22 November 2013

Typhoon Haiyan Diary: Rising from the rubble

by Nonoy Fajardo, Disaster Risk Reduction and Emergency Specialist, UNICEF Philippines

I arrived in Tacloban two days after Typhoon Yolanda hit the city to do initial assessment together with a UN assessment team. Despite all the destruction and sadness around us, I saw some ray of hope.

A disaster response group from the province of Albay was already in Tacloban when I arrived. Team Albay not only brought much-needed manpower and equipment, including a water filtration machine and tanker, but they also brought their own food, fuel and security. They distributed safe water, provided medical services, cleaned debris and even helped regional agencies organise the clusters.

 This is how disaster response should be organised in the Philippines, given its decentralised and compartmentalised system: one local government helping another local government in times of need.

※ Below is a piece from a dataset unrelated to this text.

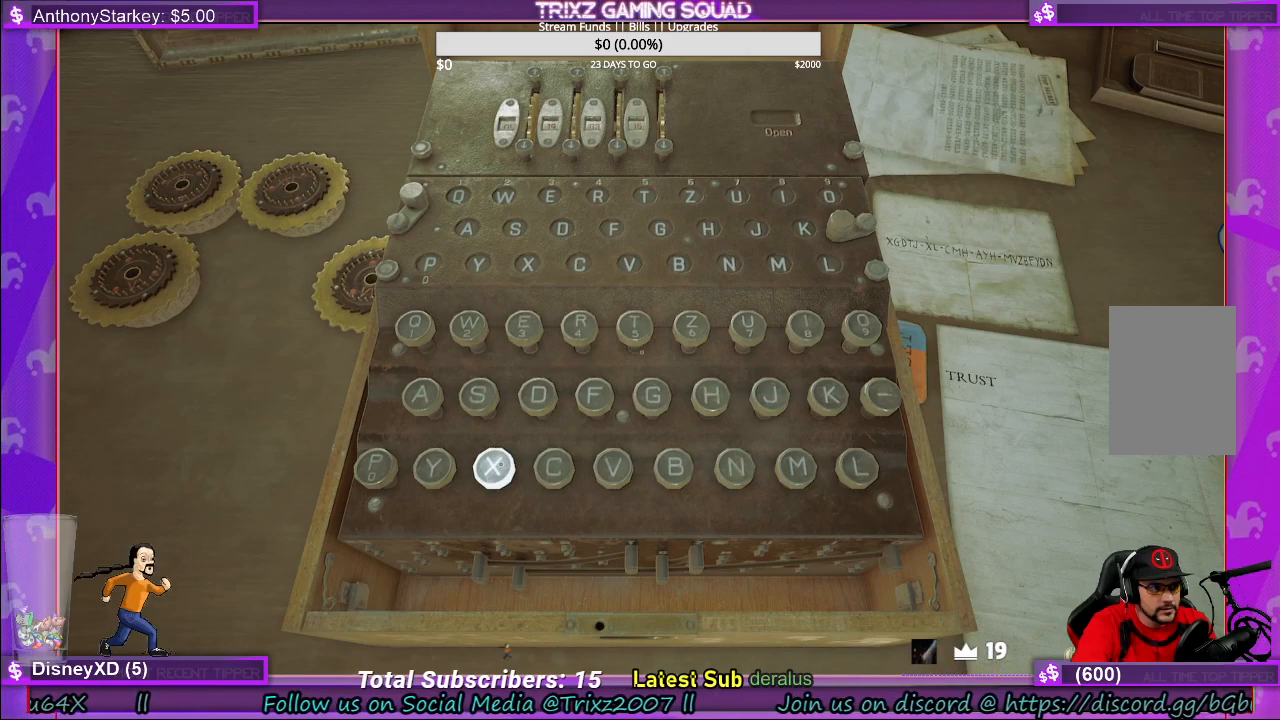
{"keys": [], "mouse": [], "events": []}
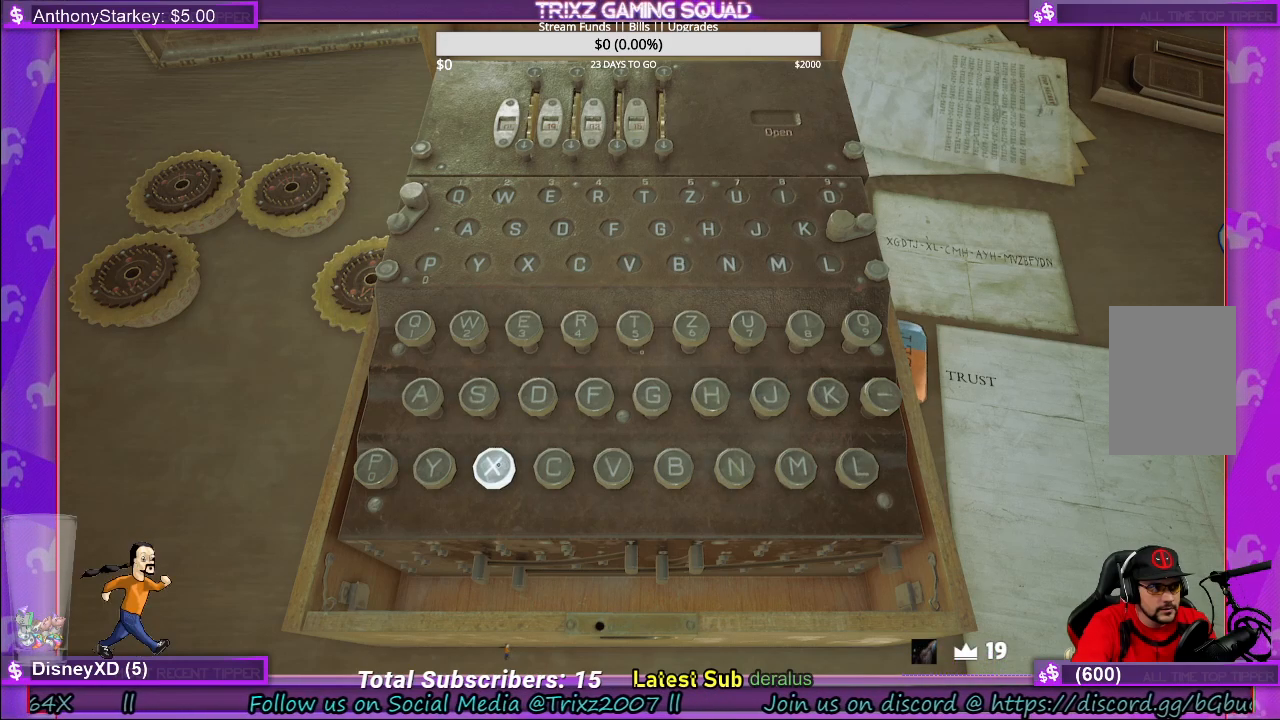
{"keys": [], "mouse": [], "events": [[150, "mouse_left", "down"], [233, "mouse_left", "up"]]}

It was almost unpardonable for me to let bodies rot on the streets for days. More than the health hazards (it is actually negligible as long as people do not touch them), it is the sight of decomposing bodies that is more aggravating for people. Seeing corpses in their surroundings does not help people to recover psychologically because it highlights their misery and projects hopelessness.

Recovery, forensics and burial of the dead are part of the first response in any disaster.

There has been almost a general condemnation of the looting that was reported. I don't take that view. What is considered a crime by many is a matter of survival for starving families who have not received any food aid. The looting was driven by desperation and the lack of security on the ground. People were fending for themselves and took matters into their hands.

I saw some of the looted items like infant formula being sold by the roadside, but I also saw people sharing food items that they collected with their neighbours. Instead of fighting over the remaining fuel supply, people tapped into the pumps of wrecked gasoline stations, formed long queues and distributed it by themselves in an orderly manner.

On day five of the emergency – two days after I arrived – some debris clearing and cadaver collection were finally being done in the city. Once the government started clearing the streets, people followed suit in cleaning their homes and yards. The task is overwhelming, but people just needed that spark to get them going.

Clearing the streets of debris, garbage and corpses is not only essential to be able to move people and relief goods, but it is also important for children. Streets also serve as playgrounds for them and venues for interaction among the community.

The total devastation in Tacloban is not unique. Town after town along the typhoon's path were left with almost nothing. I passed by Palo, Santa Fe and Alangalang. Casualty was also heavy in these areas, but what struck me is that people have already started bouncing back and rebuilding their lives despite the destruction around them. People were drying rice grain on the streets. Children were laughing and playing. 

Filipinos do not openly demonstrate their nationalism by putting up flags in their homes. Flags are just displayed in public buildings. But here in these devastated places, I saw a number of Philippine flags raised in some houses. High and proud, these flags are a symbol of their hope and determination, that the world’s strongest typhoon was no match to the indomitable Filipino spirit.